Trump attacca il Venezuela: l’imbarazzo dei leader Ue di fronte all’aggressione

Dopo l'attacco Usa in Venezuela, i leader Ue restano in silenzio: nessuno ha il coraggio di criticare l'operazione di Trump.

Trump attacca il Venezuela: l’imbarazzo dei leader Ue di fronte all’aggressione

L’Ue e l’Italia restano in silenzio. Dopo l’attacco statunitense al Venezuela, con la cattura del presidente Nicolas Maduro, nessuno in Europa ha il coraggio di condannare la violazione del diritto internazionale e l’aggressione voluta da Donald Trump. Al di là del giudizio sulla questione venezuelana, infatti, quel che resta è l’attacco degli Stati Uniti a uno Stato, in violazione del diritto internazionale, con tanto di obiettivi civili (come il Parlamento) colpiti, secondo quanto denunciato da Caracas.

Nessuno, però, in Europa ha il coraggio di condannare quanto fatto da Trump. Tutti, ancora una volta, puntano solamente a non contraddire il presidente statunitense. E a parte le scontate condanne di Paesi come Russia e Iran, per il resto prevale il silenzio.

Il silenzio dei leader Ue sul Venezuela

Chi qualcosa l’ha detta, ma senza prendere posizione, è la presidente del Consiglio, Giorgia Meloni. Che afferma, attraverso una nota di Palazzo Chigi, di seguire la situazione e di tenersi in contatto con il ministro degli Esteri, Antonio Tajani, anche per ottenere informazioni sui tanti italiani presenti in Venezuela.

Restano per ora in silenzio tutti i principali leader europei. Nessun commento da Merz, Macron, Starmer e von der Leyen, tutti alleati di Trump nonostante il presidente Usa sia tutt’altro che amichevole soprattutto con i leader Ue. Nessun commento neanche per dire che la situazione doveva cambiare in Venezuela, considerando il regime di Maduro, ma che comunque questo non giustifica un’aggressione militare come quella di questa notte.

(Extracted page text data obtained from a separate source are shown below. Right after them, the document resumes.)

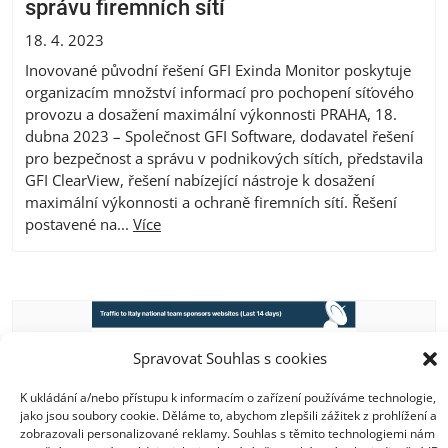
správu firemních sítí
18. 4. 2023
Inovované původní řešení GFI Exinda Monitor poskytuje
organizacím množství informací pro pochopení síťového
provozu a dosažení maximální výkonnosti PRAHA, 18.
dubna 2023 – Společnost GFI Software, dodavatel řešení
pro bezpečnost a správu v podnikových sítích, představila
GFI ClearView, řešení nabízející nástroje k dosažení
maximální výkonnosti a ochraně firemních sítí. Řešení
postavené na...
Více
Spravovat Souhlas s cookies
K ukládání a/nebo přístupu k informacím o zařízení používáme technologie,
jako jsou soubory cookie. Děláme to, abychom zlepšili zážitek z prohlížení a
zobrazovali personalizované reklamy. Souhlas s těmito technologiemi nám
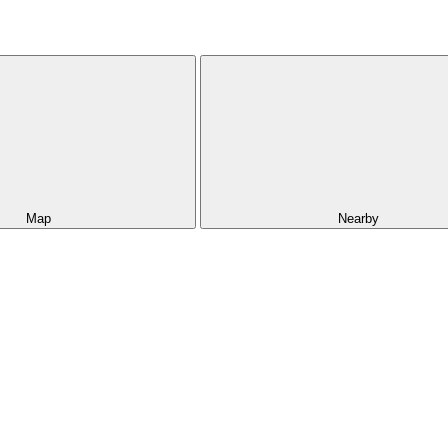
Map
Nearby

L’unica a fare qualcosa del genere è stata l’Alta rappresentante per la Politica estera dell’Ue, Kaja Kallas, che ha avuto un colloquio con il segretario di Stato Usa, Marco Rubio. “L’Ue ha più volte affermato che Maduro non ha legittimità e ha sostenuto una transizione pacifica”, scrive Kallas sottolineando però che “in ogni circostanza devono essere rispettati i principi del diritto internazionale e della Carta delle Nazioni Unite” e per questa ragione arriva la richiesta di “moderazione”.

In Italia è l’opposizione a chiedere al governo Meloni di condannare l’aggressione americana, che per il leader M5s, Giuseppe Conte, “non ha nessuna base giuridica”: “Siamo di fronte a una palese violazione del diritto internazionale, che certifica il predominio del più forte e meglio equipaggiato militarmente. Il Governo Meloni condanni questi attacchi e tuteli i nostri connazionali. E spero che l’intera comunità internazionale si faccia sentire e che tutti comprendano che se le regole valgono solo per i nemici e non per gli amici, nessuno potrà sentirsi più al sicuro”.

La segretaria del Pd, Elly Schlein, fa sapere che sta seguendo gli sviluppi sentendo il ministro Tajani “per esprimere preoccupazione”. Più dura, tra i dem, la posizione del responsabile Esteri del partito, Giuseppe Provenzano: “Chiediamo al Governo di pronunciare parole chiare e di lavorare con urgenza in tutte le sedi multilaterali e internazionali per il pieno ripristino e rispetto del diritto internazionale e per il primato della diplomazia. Mai come oggi dobbiamo richiamare e riaffermare i nostri principi costituzionali, a partire dal ripudio della guerra come mezzo di risoluzione delle controversie internazionali”. “La storia – aggiunge Provenzano – ci ha drammaticamente insegnato che non si esporta la democrazia con le bombe. Trump diceva che avrebbe messo fine ai conflitti e portato pace, invece sgancia bombe su Caracas e pensa di riproporre la Dottrina Monroe”.